### Passage for review

--- START ---

Bonci says the new findings confirm what she already knows: Grocery-store peanut butter is nutritionally the same as peanut butter freshly ground in a health-food store.


Which one should you pick? Let your personal taste be your guide, Bonci says.


"Fresh ground is not necessarily better," Bonci says. "The fat and calorie content are pretty much the same whether you grind your own or buy commercial peanut butter. The monounsaturated fat is still there."


But please remember this: Nothing is healthy unless portions are kept under control. Too much of a good thing is too much.


"The serving size is two tablespoons -- not the whole jar," Bonci warns.



--------------------------------------------------------------------------------


SOURCES: Chun, J. Journal of Food Sciences, September 2003; vol 68: pp 2211-2214. Leslie Bonci, MPH, RD, director of sports nutrition , University of Pittsburgh Medical Center. News release, Institute of Food Technologies.
 
I brought homemade Peanut butter cookies into Bri's 2nd grade class a few weeks ago. Guess how many kids could NOT eat them cuz they have P-nut allergies?! 4!
 
that was too long to read, im assuming it said good things about pb. vixenbabe, ya theres actually lots of people with pb allergies, and its not minor, i know somone who will die if they have pb and arent in a hospital in 20mins.
 
vixenbabe said:
I brought homemade Peanut butter cookies into Bri's 2nd grade class a few weeks ago. Guess how many kids could NOT eat them cuz they have P-nut allergies?! 4!


I'd never even heard of these 10 years ago, now every bugger seems to have them.

--- END ---

### Information supplied
--- START ---

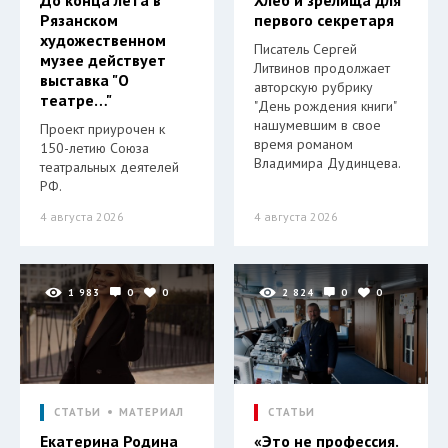
До конца лета в
Хлеб и зрелища для
Рязанском
первого секретаря
художественном
Писатель Сергей
музее действует
Литвинов продолжает
выставка "О
авторскую рубрику
театре…"
"День рождения книги"
нашумевшим в свое
Проект приурочен к
время романом
150-летию Союза
Владимира Дудинцева.
театральных деятелей
РФ.
4 августа 2026
4 августа 2026
1 983
0
0
2 824
0
0
СТАТЬИ
МАТЕРИАЛ
СТАТЬИ
Екатерина Родина
«Это не профессия.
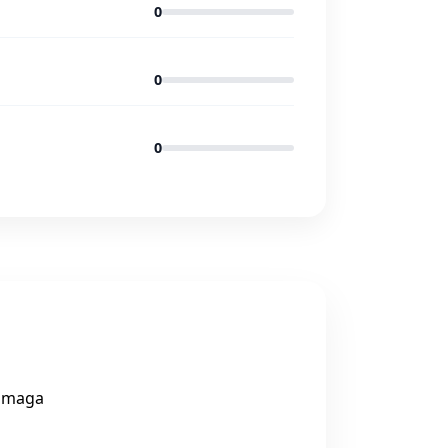
0
0
0
pomaga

--- END ---

### Exercise instructions
1. Translate this sentence from the peanut butter text into Spanish: "The serving size is two tablespoons -- not the whole jar," Bonci warns.
2. In the peanut butter text, how does grocery-store peanut butter compare nutritionally with peanut butter freshly ground in a health-food store?
The lines are not needed for these tasks.

### Solutions to each task
1. "La porción es de dos cucharadas, no el frasco entero", advierte Bonci.

2. They are nutritionally the same.